**Die Aufgaben**
a: Zähle alle Überschriften aus dem Forumsthread zur Dimmer-Ansteuerung in der Reihenfolge auf, in der sie vorkommen.
b: Gib jede Zeile der Einträge wieder, in der die Zeichenfolge "depth" vorkommt. Groß- und Kleinschreibung sind dabei zu beachten.

**Text zum Lesen**
# Dimmer Ansteuerung



## cas (3 Juni 2011)

Hallo,

es gibt so schöne Dimmer für 230 V auf dem Markt (bein großen C z.B.)
Die wollen aber fast immer ein Poti als Sollwertsteller.

Kann man so ein Ding auch mit ner SPS ansteuern ?

MfG CAS


----------



## IBFS (3 Juni 2011)

cas schrieb:


> Hallo,
> 
> es gibt so schöne Dimmer für 230 V auf dem Markt (bein großen C z.B.)
> Die wollen aber fast immer ein Poti als Sollwertsteller.



*Völlig falscher Ansatz!*

Kauf die eine WAGO + DALI-Klemme und dann nur noch DALI-Dimmer.
Diese Dimmer gibt es für HV/NV-Lampen und auch Leuchtstofflampen lassen sich mit DALI-EVGs dimmen.

Dimmer von POTI oder Spannungsansteuerung sind OUT!

Frank


----------



## cas (3 Juni 2011)

Meine Stehlampe, die an der Steckdose hängt, kann leider kein Dali.

**Ausgelesene Einträge**
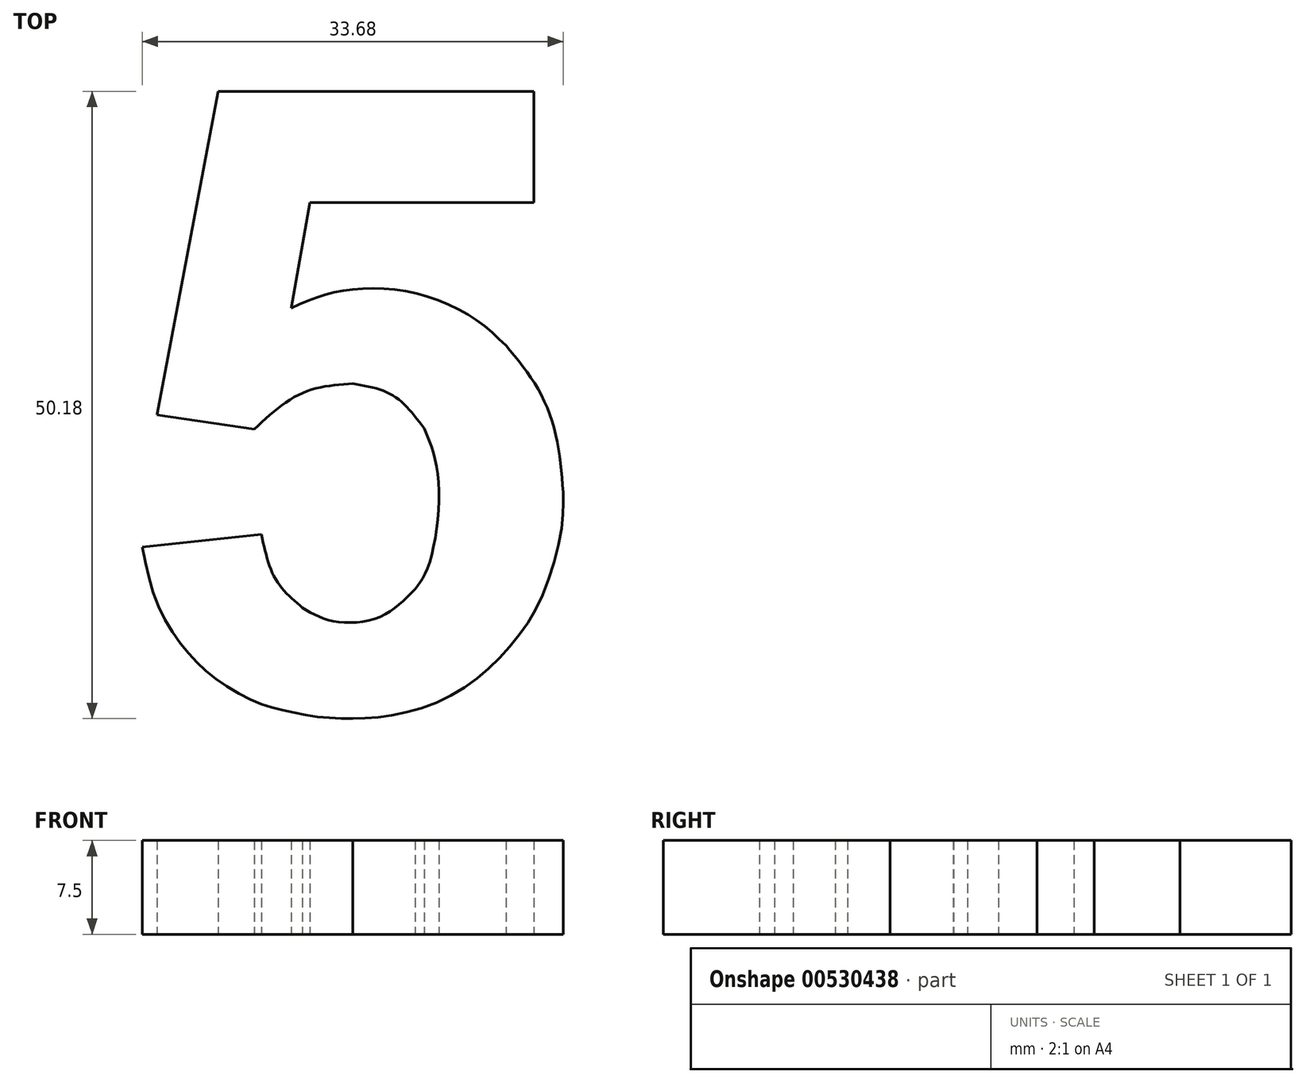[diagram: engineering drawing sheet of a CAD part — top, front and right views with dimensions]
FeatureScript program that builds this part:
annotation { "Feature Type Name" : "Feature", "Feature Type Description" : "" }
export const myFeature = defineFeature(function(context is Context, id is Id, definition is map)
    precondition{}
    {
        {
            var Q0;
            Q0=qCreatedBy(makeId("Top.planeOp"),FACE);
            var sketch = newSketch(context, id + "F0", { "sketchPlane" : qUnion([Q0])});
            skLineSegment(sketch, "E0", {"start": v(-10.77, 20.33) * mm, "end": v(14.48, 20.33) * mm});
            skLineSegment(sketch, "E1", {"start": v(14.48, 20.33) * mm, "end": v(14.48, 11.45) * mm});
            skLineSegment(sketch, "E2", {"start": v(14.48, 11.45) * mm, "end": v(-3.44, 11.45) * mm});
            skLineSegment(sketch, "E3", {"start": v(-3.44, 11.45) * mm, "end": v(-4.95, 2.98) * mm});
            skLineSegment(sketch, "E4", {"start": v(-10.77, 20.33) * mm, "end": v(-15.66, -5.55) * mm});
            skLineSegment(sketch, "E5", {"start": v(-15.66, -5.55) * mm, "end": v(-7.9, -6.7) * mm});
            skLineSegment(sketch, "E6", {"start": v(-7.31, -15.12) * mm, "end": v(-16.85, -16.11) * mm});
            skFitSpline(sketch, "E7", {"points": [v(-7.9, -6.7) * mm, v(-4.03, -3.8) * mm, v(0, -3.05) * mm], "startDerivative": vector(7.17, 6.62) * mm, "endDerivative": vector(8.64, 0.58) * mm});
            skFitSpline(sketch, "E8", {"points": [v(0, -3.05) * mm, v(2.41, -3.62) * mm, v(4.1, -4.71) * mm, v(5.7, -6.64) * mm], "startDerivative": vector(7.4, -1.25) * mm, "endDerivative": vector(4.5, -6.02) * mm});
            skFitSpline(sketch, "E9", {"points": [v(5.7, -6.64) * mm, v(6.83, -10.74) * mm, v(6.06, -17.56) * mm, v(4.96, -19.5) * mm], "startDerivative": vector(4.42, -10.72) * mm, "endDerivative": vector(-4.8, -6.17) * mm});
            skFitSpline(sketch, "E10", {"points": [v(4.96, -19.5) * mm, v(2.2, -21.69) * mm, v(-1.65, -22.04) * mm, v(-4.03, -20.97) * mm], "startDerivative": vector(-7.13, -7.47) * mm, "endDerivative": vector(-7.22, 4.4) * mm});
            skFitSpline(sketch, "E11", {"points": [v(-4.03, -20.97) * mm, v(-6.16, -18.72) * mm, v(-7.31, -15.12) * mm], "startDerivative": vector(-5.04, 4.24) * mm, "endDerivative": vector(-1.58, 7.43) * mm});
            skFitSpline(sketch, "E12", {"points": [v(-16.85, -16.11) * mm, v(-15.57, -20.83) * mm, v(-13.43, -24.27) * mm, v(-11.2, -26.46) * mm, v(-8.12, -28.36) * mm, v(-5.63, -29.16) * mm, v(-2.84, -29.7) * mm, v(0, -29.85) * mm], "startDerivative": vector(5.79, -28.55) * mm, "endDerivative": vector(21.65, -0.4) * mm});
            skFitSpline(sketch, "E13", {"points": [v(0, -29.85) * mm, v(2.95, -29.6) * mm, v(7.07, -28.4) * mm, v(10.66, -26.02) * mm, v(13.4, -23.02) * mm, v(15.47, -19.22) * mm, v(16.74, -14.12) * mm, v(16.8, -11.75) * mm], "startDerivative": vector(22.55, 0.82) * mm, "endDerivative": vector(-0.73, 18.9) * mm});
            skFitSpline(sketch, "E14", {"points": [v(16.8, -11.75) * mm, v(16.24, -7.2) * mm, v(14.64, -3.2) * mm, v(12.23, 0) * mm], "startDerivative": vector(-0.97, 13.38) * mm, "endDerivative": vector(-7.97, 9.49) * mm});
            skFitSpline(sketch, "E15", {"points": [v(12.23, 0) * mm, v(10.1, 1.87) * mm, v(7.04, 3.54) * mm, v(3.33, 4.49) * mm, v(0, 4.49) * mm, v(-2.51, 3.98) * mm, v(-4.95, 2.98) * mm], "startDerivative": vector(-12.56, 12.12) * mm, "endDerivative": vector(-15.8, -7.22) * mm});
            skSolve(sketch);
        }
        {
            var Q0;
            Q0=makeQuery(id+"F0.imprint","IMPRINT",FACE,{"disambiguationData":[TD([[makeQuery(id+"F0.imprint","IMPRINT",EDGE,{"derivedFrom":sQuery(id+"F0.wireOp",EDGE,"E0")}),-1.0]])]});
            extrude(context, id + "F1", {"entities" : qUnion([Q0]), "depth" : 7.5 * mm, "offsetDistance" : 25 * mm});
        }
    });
==
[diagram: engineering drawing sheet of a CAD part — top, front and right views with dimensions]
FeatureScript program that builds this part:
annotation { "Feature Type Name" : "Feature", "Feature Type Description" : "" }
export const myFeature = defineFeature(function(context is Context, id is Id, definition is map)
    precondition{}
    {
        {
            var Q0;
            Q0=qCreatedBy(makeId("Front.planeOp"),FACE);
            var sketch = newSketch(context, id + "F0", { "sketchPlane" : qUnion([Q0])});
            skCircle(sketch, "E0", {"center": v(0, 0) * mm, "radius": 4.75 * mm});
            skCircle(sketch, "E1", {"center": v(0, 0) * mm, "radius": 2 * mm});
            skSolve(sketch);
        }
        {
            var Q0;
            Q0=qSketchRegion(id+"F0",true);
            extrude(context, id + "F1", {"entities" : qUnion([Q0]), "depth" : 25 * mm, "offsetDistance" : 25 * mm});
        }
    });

**Erwartete Antworten**
a:
Dimmer Ansteuerung
cas (3 Juni 2011)
IBFS (3 Juni 2011)
cas (3 Juni 2011)

b:
            extrude(context, id + "F1", {"entities" : qUnion([Q0]), "depth" : 7.5 * mm, "offsetDistance" : 25 * mm});
            extrude(context, id + "F1", {"entities" : qUnion([Q0]), "depth" : 25 * mm, "offsetDistance" : 25 * mm});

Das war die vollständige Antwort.